Vielleicht haben wir in einem Jahr aber auch das Gröbste längst hinter uns, lachen nur noch über solchen Klimperkram. Josef Ackermann hat nämlich einen Silberstreif am Horizont der Finanzkrise gesehen, „Anzeichen von Bodenbildung“ nennt er das auf banken­deutsch. Allerdings hatte er genau den gleichen Streif schon einmal im Mai 2008 erblickt, als der Deutsche-Bank-Chef trunken von Zuversicht den „Anfang vom Ende der Finanzmarktkrise“ ausrief. Daran erinnern Sie ihn lieber nicht, wenn er Sie weiterhin grüßen soll.

Indes, vielleicht würden Sie den Ackermann auf der Straße gar nicht erkennen. Bänkern in der Londoner City rät die dortige Handelskammer, sich unkenntlich zu machen. Sie sollten sich „lieber leger kleiden, statt Anzug und Krawatte zu tragen“. Man fürchtet unfreundliche Reaktionen aus den Reihen des gerupften Volkes. Wenn Ihnen also demnächst jemand, den sie als eleganten Geldhändler in Erinnerung haben, im Gewande eines Nichtseßhaften (vulgo: Pennerkluft) begegnet, halten Sie Ihr Mitleid zunächst zurück: Vielleicht ist er gar nicht pleite, vielleicht schmuggelt er nur seinen Bonus nach Hause in dem Schmutzflecktarn.

Womit wir wieder mittendrin wären in dieser billigen Bänker- und Managerschelte! Gar nicht dumme Leute warnen längst, daß die Politiker, vor allem aber die Medienleute es sich recht einfach machen mit der Fingerzeigerei.

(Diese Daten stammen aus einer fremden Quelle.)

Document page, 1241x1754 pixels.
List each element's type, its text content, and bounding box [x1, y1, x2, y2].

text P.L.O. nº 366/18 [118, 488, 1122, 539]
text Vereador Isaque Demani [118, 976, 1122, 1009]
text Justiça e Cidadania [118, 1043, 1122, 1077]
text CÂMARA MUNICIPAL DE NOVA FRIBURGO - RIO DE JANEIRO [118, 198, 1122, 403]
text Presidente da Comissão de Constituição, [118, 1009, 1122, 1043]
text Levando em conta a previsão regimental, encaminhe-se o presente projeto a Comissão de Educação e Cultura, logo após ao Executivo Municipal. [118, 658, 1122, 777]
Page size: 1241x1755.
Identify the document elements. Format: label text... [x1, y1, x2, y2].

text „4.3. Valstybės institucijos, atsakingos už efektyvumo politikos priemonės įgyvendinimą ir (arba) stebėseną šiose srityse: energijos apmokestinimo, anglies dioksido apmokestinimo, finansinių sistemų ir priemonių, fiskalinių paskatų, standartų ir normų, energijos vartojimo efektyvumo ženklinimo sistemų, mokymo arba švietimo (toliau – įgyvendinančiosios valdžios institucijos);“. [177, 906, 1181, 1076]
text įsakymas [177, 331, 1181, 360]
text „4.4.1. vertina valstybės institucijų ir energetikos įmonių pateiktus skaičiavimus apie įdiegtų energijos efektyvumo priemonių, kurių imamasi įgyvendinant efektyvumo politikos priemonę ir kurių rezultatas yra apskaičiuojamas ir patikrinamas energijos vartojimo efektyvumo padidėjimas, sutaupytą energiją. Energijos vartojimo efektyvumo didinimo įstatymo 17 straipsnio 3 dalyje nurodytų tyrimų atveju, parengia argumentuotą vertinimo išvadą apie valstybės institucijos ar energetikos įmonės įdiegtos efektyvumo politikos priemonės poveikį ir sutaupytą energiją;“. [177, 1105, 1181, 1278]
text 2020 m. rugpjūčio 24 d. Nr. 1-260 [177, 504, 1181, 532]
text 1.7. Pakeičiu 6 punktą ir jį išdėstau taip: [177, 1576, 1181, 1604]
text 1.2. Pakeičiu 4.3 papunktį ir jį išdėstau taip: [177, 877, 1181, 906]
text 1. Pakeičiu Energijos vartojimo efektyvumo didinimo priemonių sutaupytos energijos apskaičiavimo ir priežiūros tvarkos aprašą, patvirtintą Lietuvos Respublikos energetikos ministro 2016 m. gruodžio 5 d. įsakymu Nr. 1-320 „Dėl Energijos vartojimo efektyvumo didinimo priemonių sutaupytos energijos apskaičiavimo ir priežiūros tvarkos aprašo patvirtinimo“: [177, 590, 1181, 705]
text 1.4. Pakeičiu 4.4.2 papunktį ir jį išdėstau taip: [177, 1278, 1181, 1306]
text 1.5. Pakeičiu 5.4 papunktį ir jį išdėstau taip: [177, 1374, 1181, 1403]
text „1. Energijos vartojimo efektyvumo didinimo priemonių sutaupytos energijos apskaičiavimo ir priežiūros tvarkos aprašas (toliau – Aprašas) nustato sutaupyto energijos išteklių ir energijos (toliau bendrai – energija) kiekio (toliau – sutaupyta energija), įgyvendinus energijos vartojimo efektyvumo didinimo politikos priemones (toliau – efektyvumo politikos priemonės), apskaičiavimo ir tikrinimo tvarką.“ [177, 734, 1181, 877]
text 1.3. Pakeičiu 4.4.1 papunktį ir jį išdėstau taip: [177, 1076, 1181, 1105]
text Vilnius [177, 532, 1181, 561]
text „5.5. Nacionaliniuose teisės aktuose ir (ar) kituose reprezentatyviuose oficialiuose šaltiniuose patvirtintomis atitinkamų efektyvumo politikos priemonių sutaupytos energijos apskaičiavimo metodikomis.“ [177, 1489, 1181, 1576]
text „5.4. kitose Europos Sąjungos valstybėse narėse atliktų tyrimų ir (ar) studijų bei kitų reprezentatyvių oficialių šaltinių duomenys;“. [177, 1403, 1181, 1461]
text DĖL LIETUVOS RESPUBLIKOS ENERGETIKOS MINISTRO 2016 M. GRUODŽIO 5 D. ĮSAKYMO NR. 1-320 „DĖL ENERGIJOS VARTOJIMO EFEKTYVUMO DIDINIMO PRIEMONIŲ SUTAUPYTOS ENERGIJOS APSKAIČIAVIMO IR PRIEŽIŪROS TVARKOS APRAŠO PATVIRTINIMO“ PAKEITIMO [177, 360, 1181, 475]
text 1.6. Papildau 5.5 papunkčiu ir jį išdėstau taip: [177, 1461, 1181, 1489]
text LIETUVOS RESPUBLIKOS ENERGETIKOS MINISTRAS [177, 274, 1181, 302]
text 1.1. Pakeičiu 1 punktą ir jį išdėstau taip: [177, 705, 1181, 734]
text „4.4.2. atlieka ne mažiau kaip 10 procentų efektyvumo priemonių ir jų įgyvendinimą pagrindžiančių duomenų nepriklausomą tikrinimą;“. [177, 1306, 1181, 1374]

Sie fürchten, daß da ein brodelnder Sud aus Haß und Neid angesäuert wird, der explodieren könnte, wenn es für Millionen schlimmer kommt. 

Die haben leicht reden. Medienleute, vor allem die mit dem Massenpublikum vom „Boulevard“, leben vom „Iiiii!“ und „Buuuuh!“ schreien. Und die Politik? Die hat in Sachen Finanzkrise den Keller derart voller eigener Leichen, daß sie die Masse schnell weiterschicken muß, bevor die Leute den Gestank bemerken.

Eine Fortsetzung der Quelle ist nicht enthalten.